Coastal commune goes green

The central province of Thua Thien-Hue has found a viable way to preserve biodiversity and develop ecotourism by combining coastal afforestation with aquaculture.

The afforestation project 661, which involves 28 communes along the province’s coastline, lagoons and marshes, provide saplings to be planted on a total 4,600ha of land.

The project has helped reinforce a 5km-long stretch of coastal sandy dykes, raise forest cover to 30 per cent, and generate jobs for 2,230 local households.

It has also increased the residents’ awareness of and responsibility for protecting and developing forest.

Deserted sand dunes in Phong Dien District’s Dien Mon Commune, where weeds could not even grow during the hottest days, have been planted with trees.

The area is now a protective forest, with farms operating effectively on the land.

As the forest was restored, monkeys, rabbits and tortoises began to arrive in droves, local residents said.

The Dien Mon Commune chief, Ho Dien, was quoted by the Sai Gon Giai Phong (Liberated Sai Gon) as saying that local residents were sceptical about the project because the area had been hit by storms in 2000, devastating the most solid structures in the neighbourhood.

After the coastal protective forests were planted, many saplings died or withered. But project 661 has brought a green landscape to the sandy land, he said, adding that local authorities had devised a model to combine coastal forest development with economic activities.

The model would allocate forest land for local people to manage and take care of.

Under project 661, local people in the commune have grown 180ha of coastal forest and nearly 280ha of scattered overland forest.

Mai Khoi, a local resident, combined a shrimp farm with planting forest over an area of 1ha.

He said the existing rows of poplar trees provided shade to the shrimp pond during hot days, helping to prevent rising water temperatures and evaporation.

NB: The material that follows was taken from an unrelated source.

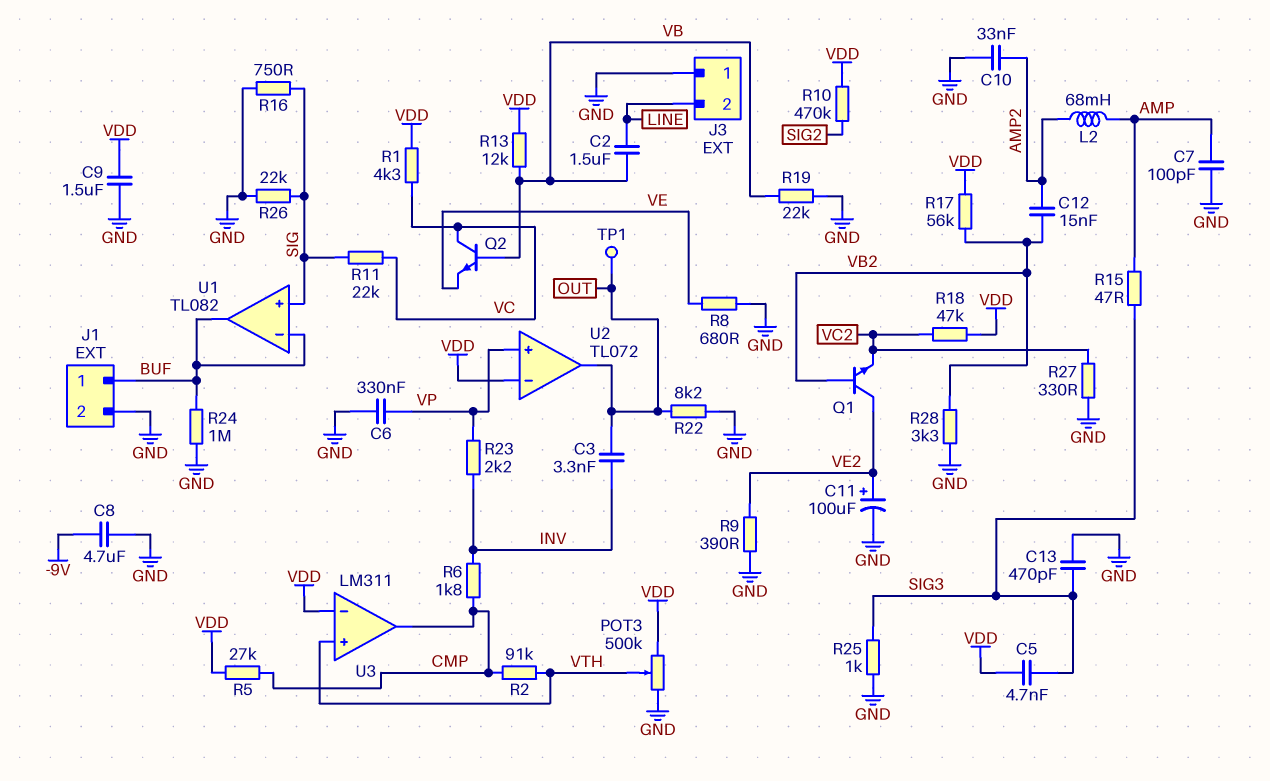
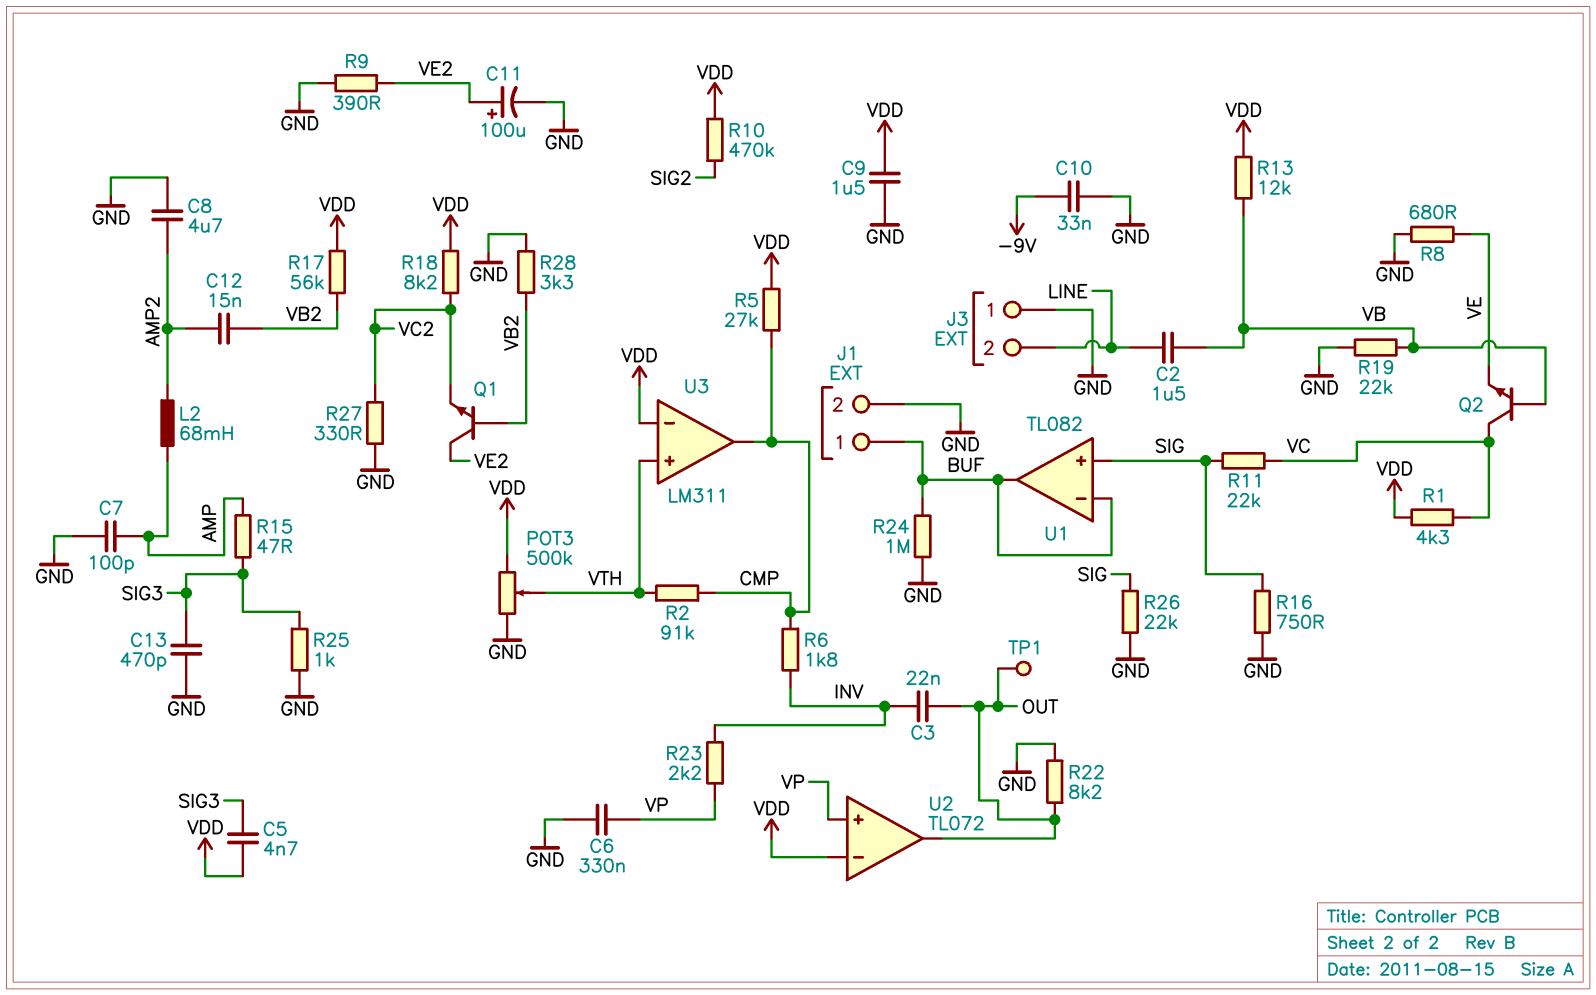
C3: 3.3nF (INV, OUT) -> 22nF (INV, OUT)
C8: 4.7uF (-9V, GND) -> 4.7uF (AMP2, GND)
C10: 33nF (AMP2, GND) -> 33nF (-9V, GND)
R18: 47k (VC2, VDD) -> 8.2k (VC2, VDD)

It also helped reduce the salty level of water, which will not affect the shrimps’ growth.

The trees also supplied feedstock to shrimp and fish, he said, adding that his shrimp pond earned him several hundreds of millions of dong last year.

Ru Cha forest in Huong Tra District’s Huong Phong Commune was once devastated during the American War and destroyed by poor locals for firewood or to have land for shrimp ponds. It is now thick with trees from two to four metres high.

The forest has been revitalised since the State zoned off the area for protection and locals began to be aware of protecting and expanding the forest area to 20ha from 5ha.

Phan Van Ung, the Huong Phong Commune chief, said that local people had realised after the historic floods in 1999 that Ru Cha forest acted as a shield to safeguard them from natural calamities.

He said Thuan Hoa village had set a rule forbidding every deforestation activity and asked everyone to protect and regrow the forest while establishing self-management teams to monitor the forest regularly.

The afforestation project on coastal and sandy land is an important component of the programme to plant 5 million ha of forest. It has been deployed in 28 coastal and lagoon-adjacent communes in Phong Dien, Quang Dien, Huong Tra, Phu Vang and Phu Loc districts.

The project has brought about social, economic and environmental benefits to local communities since it began 10 years ago. The ecological environment has improved considerably.

Once-deserted sand dunes in Ngu Dien and surrounding areas have been regreened, creating favourable conditions to develop eco-tourism and the farm economy.